# Other Pythons > Morelia >  coastal jaguar carpet python

## Andrew24

i was wanting to know about how much would a coastal jaguar carpet python cost and where on the net is a good place (that i can trust) to buy one?

and if anyone lives in iowa do they have any expos that sell coastal jaguar carpet pythons? in iowa.. i didn't see any at the one i went to in des moines but then again at that time i wasn't really looking for one lol. so that might be why i didn't see any...

----------


## MattU

$300-600 is probably average...check the classifieds at moreliapythons.com or kingsnake.com they've usually got some stuff

----------


## mainbutter

Yup +1 on the 300-600 range.  You CAN find them cheaper, and they aren't necessarily "bad" either, but below $250 is very uncommon.

They're common enough that I don't have any ONE breeder to refer you too, especially since the breeders I check out most often are working with diamond jungle jags rather than coastal jags.

I'd agree that classifieds at moreliapythons.com is a great place to start, but of course there's no harm in checking kingsnake.com or faunaclassifieds.com

Jags aren't hard to find for sale.

One note:  If you haven't read about it yet, there is a neuro issue related to the jaguar gene.  Some very few people still argue that it can be bred out.  I am of the opinion that it can't and is directly associated with the gene.  This does not stop a snake from having a full healthy life, but gives jags odd behavior from time to time.  It almost seems very similar to the issues with spider ball pythons.  Different snakes will exhibit different degrees of odd behavior.  I just wanted to let you know about it, because anyone buying a jag should know about it instead of finding out after a purchase.

----------

Andrew24 (12-26-2009)

----------


## pilot511

richmondconstrictors has some nice ones, good variety in price...same with spitfire reptiles, reptilicus (will leary) and you can find them all over kingsnake.  $300-$600 is right for a pure coastal jag, a jungle jag or irian jaya jag could get to a grand or more.

### Data provided:
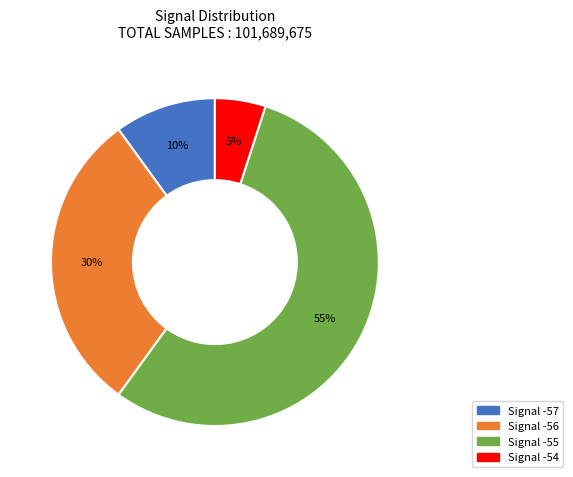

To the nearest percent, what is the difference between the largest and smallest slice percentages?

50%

### How to complete this task:
Write the next part of the forum thread about buying a coastal jaguar carpet python, beginning right after its final post.

### Exercise result:
----------


## Ballpython2

> Yup +1 on the 300-600 range.  You CAN find them cheaper, and they aren't necessarily "bad" either, but below $250 is very uncommon.
> 
> They're common enough that I don't have any ONE breeder to refer you too, especially since the breeders I check out most often are working with diamond jungle jags rather than coastal jags.
> 
> I'd agree that classifieds at moreliapythons.com is a great place to start, but of course there's no harm in checking kingsnake.com or faunaclassifieds.com
> 
> Jags aren't hard to find for sale.
> 
> One note:  If you haven't read about it yet, there is a neuro issue related to the jaguar gene.  Some very few people still argue that it can be bred out.  I am of the opinion that it can't and is directly associated with the gene.  This does not stop a snake from having a full healthy life, but gives jags odd behavior from time to time.  It almost seems very similar to the issues with spider ball pythons.  Different snakes will exhibit different degrees of odd behavior.  I just wanted to let you know about it, because anyone buying a jag should know about it instead of finding out after a purchase.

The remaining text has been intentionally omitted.